Les Grecs[6], qui ont excellé dans tous les beaux-arts, avaient porté à un haut point de perfection la gravure en creux et en relief sur les pierres : ils recherchaient les belles agates onyx pour en faire des camées ; il nous reste plusieurs de ces pierres gravées dont nos connaisseurs ne peuvent se lasser d’admirer la beauté du travail, la correction du dessin, la netteté et la finesse du trait dans le relief, qui se détache si parfaitement du fond de la pierre qu’on le croirait fait à part, et ensuite collé sur cette même pierre ; ils choisissaient pour ces beaux camées les onyx blanches et rouges, ou de deux autres couleurs qui tranchaient fortement l’une sur l’autre. Il y a plusieurs agates qui n’ont que deux couches ou lits de couleurs différentes ; mais on en connaît d’autres qui ont trois et même quatre lits bien distincts[7] : du brun profond et noir, du blanc mat, du bleu clair et du jaune rougeâtre ; ces onyx de trois et quatre couleurs sont plus rares, et sont en plus petit volume que celles de deux couleurs qui se trouvent communément avec les autres agates ; les anciens tiraient de l’Égypte les plus belles onyx, et aujourd’hui l’on en trouve dans plusieurs provinces de l’Orient, et particulièrement en Arabie[8].


Notes de Buffon
  1. Onyx, en grec, ongle ; et l’imagination des Grecs n’était pas restée en défaut sur cette dénomination pour lui former une origine élégante et mythologique. Un jour, disaient-ils, l’Amour, trouvant Vénus endormie, lui coupa les ongles avec le fer d’une de ses flèches et s’envola ; les rognures tombèrent sur le sable du rivage de l’Inde ; et, comme tout ce qui provient d’un corps céleste ne peut pas périr, les Parques les ramassèrent soigneusement et les changèrent en cette sorte de pierre qu’on appelle onyx. Voyez Robert de Berquen, Merveilles des Indes, p. 61.
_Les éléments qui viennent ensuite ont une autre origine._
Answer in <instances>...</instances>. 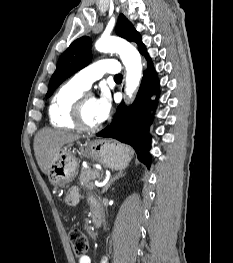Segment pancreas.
Wrapping results in <instances>:
<instances>
[{
	"label": "pancreas",
	"mask_w": 233,
	"mask_h": 263,
	"mask_svg": "<svg viewBox=\"0 0 233 263\" xmlns=\"http://www.w3.org/2000/svg\"><path fill=\"white\" fill-rule=\"evenodd\" d=\"M102 176L103 174H100L98 170H83L79 177V182L87 190H93L95 188L94 180L102 178Z\"/></svg>",
	"instance_id": "obj_1"
}]
</instances>
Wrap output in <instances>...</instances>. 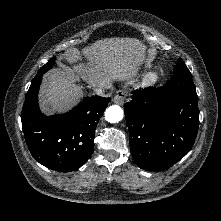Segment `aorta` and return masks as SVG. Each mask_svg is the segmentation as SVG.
<instances>
[{
	"mask_svg": "<svg viewBox=\"0 0 221 221\" xmlns=\"http://www.w3.org/2000/svg\"><path fill=\"white\" fill-rule=\"evenodd\" d=\"M123 109L118 105H112L105 111V119L110 123H117L123 119Z\"/></svg>",
	"mask_w": 221,
	"mask_h": 221,
	"instance_id": "762f6f07",
	"label": "aorta"
}]
</instances>
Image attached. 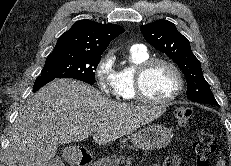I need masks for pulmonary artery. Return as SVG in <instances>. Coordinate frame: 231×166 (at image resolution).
I'll return each mask as SVG.
<instances>
[{
	"label": "pulmonary artery",
	"instance_id": "e3ab8cb5",
	"mask_svg": "<svg viewBox=\"0 0 231 166\" xmlns=\"http://www.w3.org/2000/svg\"><path fill=\"white\" fill-rule=\"evenodd\" d=\"M133 47L146 50V48L142 44H135V45H133Z\"/></svg>",
	"mask_w": 231,
	"mask_h": 166
}]
</instances>
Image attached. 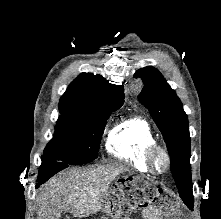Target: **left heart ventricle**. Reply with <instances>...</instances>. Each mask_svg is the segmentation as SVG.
I'll use <instances>...</instances> for the list:
<instances>
[{
  "instance_id": "left-heart-ventricle-1",
  "label": "left heart ventricle",
  "mask_w": 221,
  "mask_h": 219,
  "mask_svg": "<svg viewBox=\"0 0 221 219\" xmlns=\"http://www.w3.org/2000/svg\"><path fill=\"white\" fill-rule=\"evenodd\" d=\"M155 164L158 170H163L165 166L164 158L161 154H157L155 158Z\"/></svg>"
}]
</instances>
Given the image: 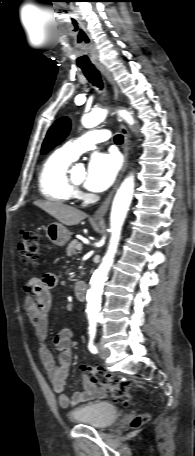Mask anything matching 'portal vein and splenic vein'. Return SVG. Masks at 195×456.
<instances>
[{"mask_svg": "<svg viewBox=\"0 0 195 456\" xmlns=\"http://www.w3.org/2000/svg\"><path fill=\"white\" fill-rule=\"evenodd\" d=\"M77 250H82V245L81 244H78L77 247H76Z\"/></svg>", "mask_w": 195, "mask_h": 456, "instance_id": "obj_1", "label": "portal vein and splenic vein"}]
</instances>
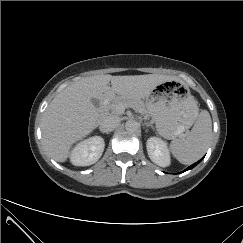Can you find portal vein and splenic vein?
<instances>
[{
    "label": "portal vein and splenic vein",
    "instance_id": "obj_1",
    "mask_svg": "<svg viewBox=\"0 0 243 243\" xmlns=\"http://www.w3.org/2000/svg\"><path fill=\"white\" fill-rule=\"evenodd\" d=\"M125 108L126 107L123 104H121L117 107V110L119 111V113H123L125 111Z\"/></svg>",
    "mask_w": 243,
    "mask_h": 243
}]
</instances>
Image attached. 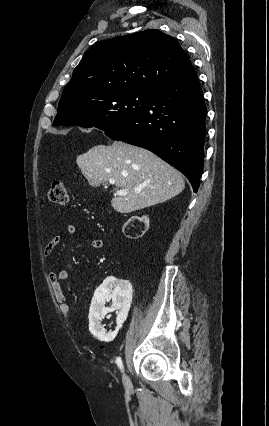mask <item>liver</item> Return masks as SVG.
<instances>
[{
	"label": "liver",
	"mask_w": 269,
	"mask_h": 426,
	"mask_svg": "<svg viewBox=\"0 0 269 426\" xmlns=\"http://www.w3.org/2000/svg\"><path fill=\"white\" fill-rule=\"evenodd\" d=\"M78 167L93 187L110 179L128 192L114 195L111 205L120 213H131L163 203L183 191L182 174L152 152L122 141L97 145L76 158Z\"/></svg>",
	"instance_id": "obj_1"
}]
</instances>
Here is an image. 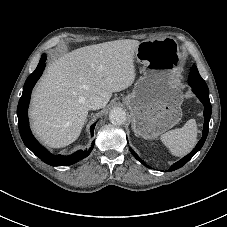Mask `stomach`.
Masks as SVG:
<instances>
[{
    "label": "stomach",
    "instance_id": "0dacf381",
    "mask_svg": "<svg viewBox=\"0 0 227 227\" xmlns=\"http://www.w3.org/2000/svg\"><path fill=\"white\" fill-rule=\"evenodd\" d=\"M134 57L143 65L142 76L124 102L131 112L135 134L154 139L182 118L183 96L176 83L182 55L176 46L163 40H145Z\"/></svg>",
    "mask_w": 227,
    "mask_h": 227
}]
</instances>
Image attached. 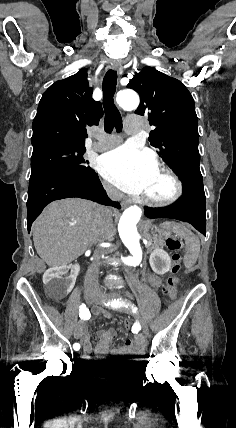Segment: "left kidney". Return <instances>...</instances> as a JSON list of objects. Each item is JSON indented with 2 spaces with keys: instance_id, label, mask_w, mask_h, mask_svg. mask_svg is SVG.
<instances>
[{
  "instance_id": "obj_1",
  "label": "left kidney",
  "mask_w": 236,
  "mask_h": 428,
  "mask_svg": "<svg viewBox=\"0 0 236 428\" xmlns=\"http://www.w3.org/2000/svg\"><path fill=\"white\" fill-rule=\"evenodd\" d=\"M150 266L155 274H166L171 268L170 256L165 250L156 248L149 258Z\"/></svg>"
}]
</instances>
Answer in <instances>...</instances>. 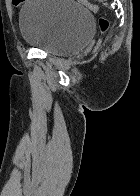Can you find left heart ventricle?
<instances>
[{"label":"left heart ventricle","instance_id":"left-heart-ventricle-1","mask_svg":"<svg viewBox=\"0 0 140 196\" xmlns=\"http://www.w3.org/2000/svg\"><path fill=\"white\" fill-rule=\"evenodd\" d=\"M45 192H57V191H45Z\"/></svg>","mask_w":140,"mask_h":196}]
</instances>
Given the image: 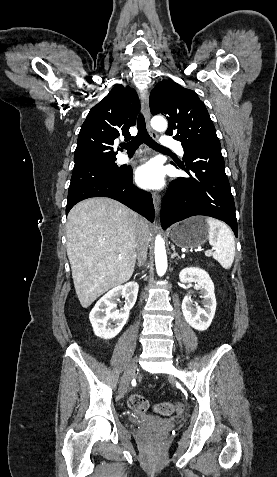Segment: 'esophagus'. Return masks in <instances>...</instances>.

  2. Lapid. et gemm., no 57.
  3. Hill., p. 122.
  4. Plin., lib. xxxvii, nos 71 et 72.
  5. Plin., lib. xxxvii, no 60.
  6. Plusieurs artistes grecs s’immortalisèrent par la gravure sur pierres fines. Pline nomme Apollonide, Cronias, Dioscoride qui grava la tête d’Auguste, laquelle servit de sceau aux Césars ; mais le premier de ces artistes, ajoute-t-il, fut Pyrgotèle ; et Alexandre, par le même édit où il défendait à tout autre qu’à Apelle de le peindre, et à tout autre qu’à Lysippe de modeler sa statue, n’accordait qu’au seul Pyrgotèle l’honneur de graver son effigie. Voyez Pline, lib. xxxvii, no 4.
  7. « Lycophthalmos quatuor est colorum ex rutilo et sanguineo, in medio nigrum candido cingitur ut luporum oculi, illis per omnia similis. — Triophthalmos tres hominis simul oculos exprimens. » Plin., lib. xxxvii, nos 71 et 72. — « Horminodes ex argumento viriditatis in candida gemma vel nigra et aliquando pallida, ambiente circulo aurei coloris appellatur. » Idem, no 60.
  8. On trouve des onyx dans l’Yémen ; on voit beaucoup de ces pierres dans les chemins, entre Taœs et le mont Sumâra. Ayescha, la femme bien-aimée de Mahomet, avait un collier de ces pierres peu estimées aujourd’hui. Description de l’Arabie, par M. Niebuhr, p. 125.